Lawsuit Questions FTC’s Authority To Regulate Health Data Security
March 26, 2014 in News
LabMD, a cancer-detection services company, has filed a lawsuit against the Federal Trade Commission challenging the agency’s regulatory authority over health data security laws, Gov Info Security reports (Kolbasuk McGee, Gov Info Security, 3/21).
Background on Case
In 2013, FTC filed a complaint against LabMD for two privacy breaches in 2008 and 2012 that affected about 10,000 patients.
In the complaint, FTC wrote that LabMD’s “failure to employ reasonable and appropriate measures to prevent unauthorized access to personal information” violated the agency’s regulations.
In response, LabMD argued that FTC’s enforcement action conflicts with health information security regulations under HIPAA, adding that FTC was practicing an “extralegal abuse of government power.”
However, on Jan. 16 FTC ruled 4-0 to reject LabMD’s claims, saying, “Contrary to LabMD’s contention, Congress has never enacted any legislation that, expressly or by implication, forecloses the Commission from challenging data security measures that it has reason to believe are ‘unfair … acts or practices’” (iHealthBeat, 1/29).
In the lawsuit filed last week in the U.S. District Court for the Northern District of Georgia, the company bolstered its argument and asked the court to issue a preliminary injunction to block FTC’s enforcement action against LabMD (Gross, PCWorld, 3/21).
The lawsuit notes that FTC has yet to specify any problems with the company’s data security protocols or what the company did wrong since FTC began its investigation (Ellison, Becker’s Hospital Review, 3/24).
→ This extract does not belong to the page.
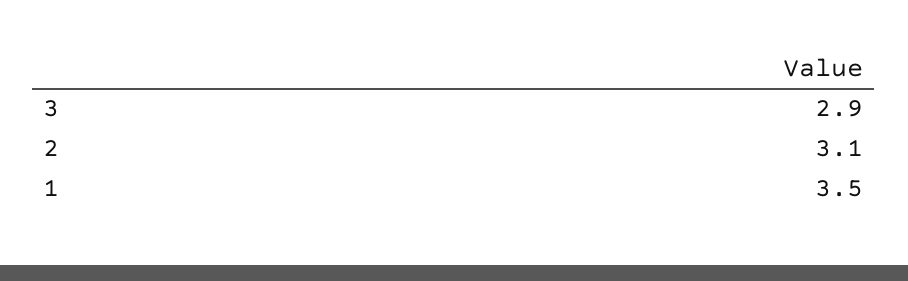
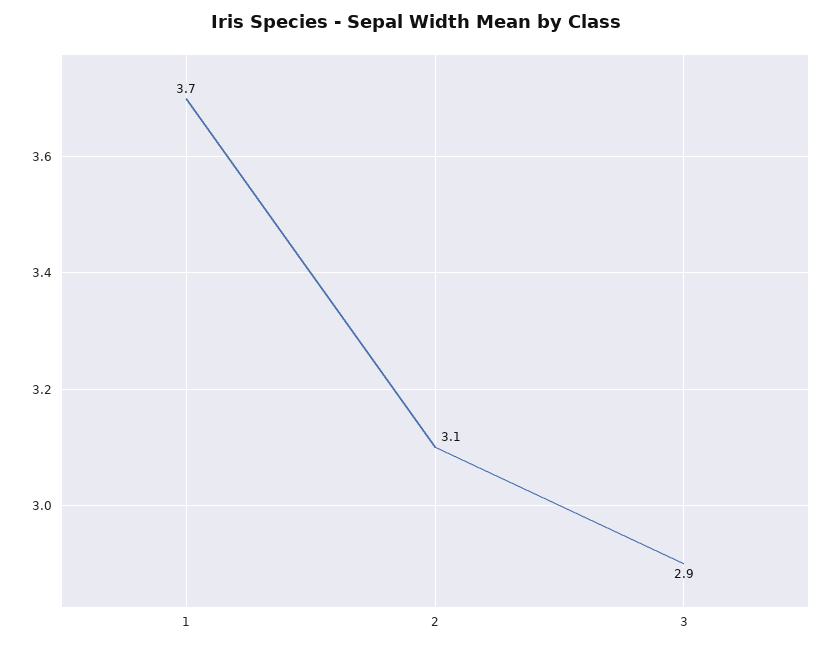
1: 3.5 -> 3.7

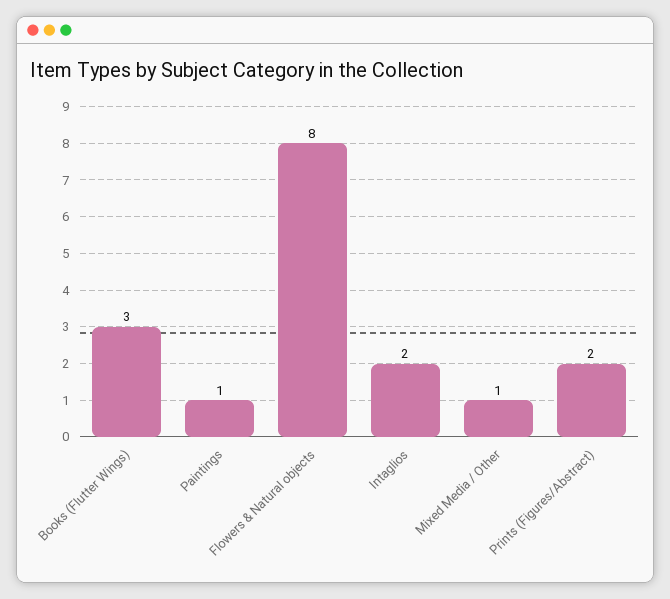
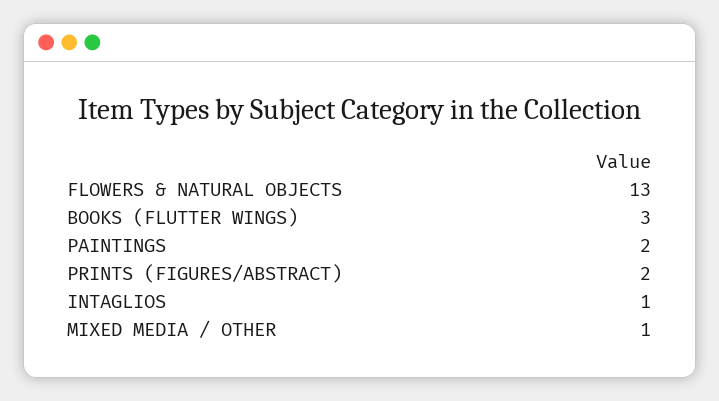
Paintings: 1 -> 2
Flowers & Natural objects: 8 -> 13
Intaglios: 2 -> 1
It also alleges that FTC lacks “the power to broadly regulate data security and that Congress delegated the authority to regulate protected health information to … HHS” (Gold, FierceHealthIT, 3/25).
Specifically, the company is seeking a declaration that FTC lacks jurisdiction under Section 5 of the Federal Trade Commission Act to regulate personal health information security practices.
Adam Greene, a privacy attorney at Davis Wright Tremaine, said the lawsuit could have “significant consequences for the entire health care sector,” which currently faces scrutiny from multiple state and federal government regulators over data breaches involving protected health information.
FTC declined to comment on the latest filing (Gov Info Security, 3/21).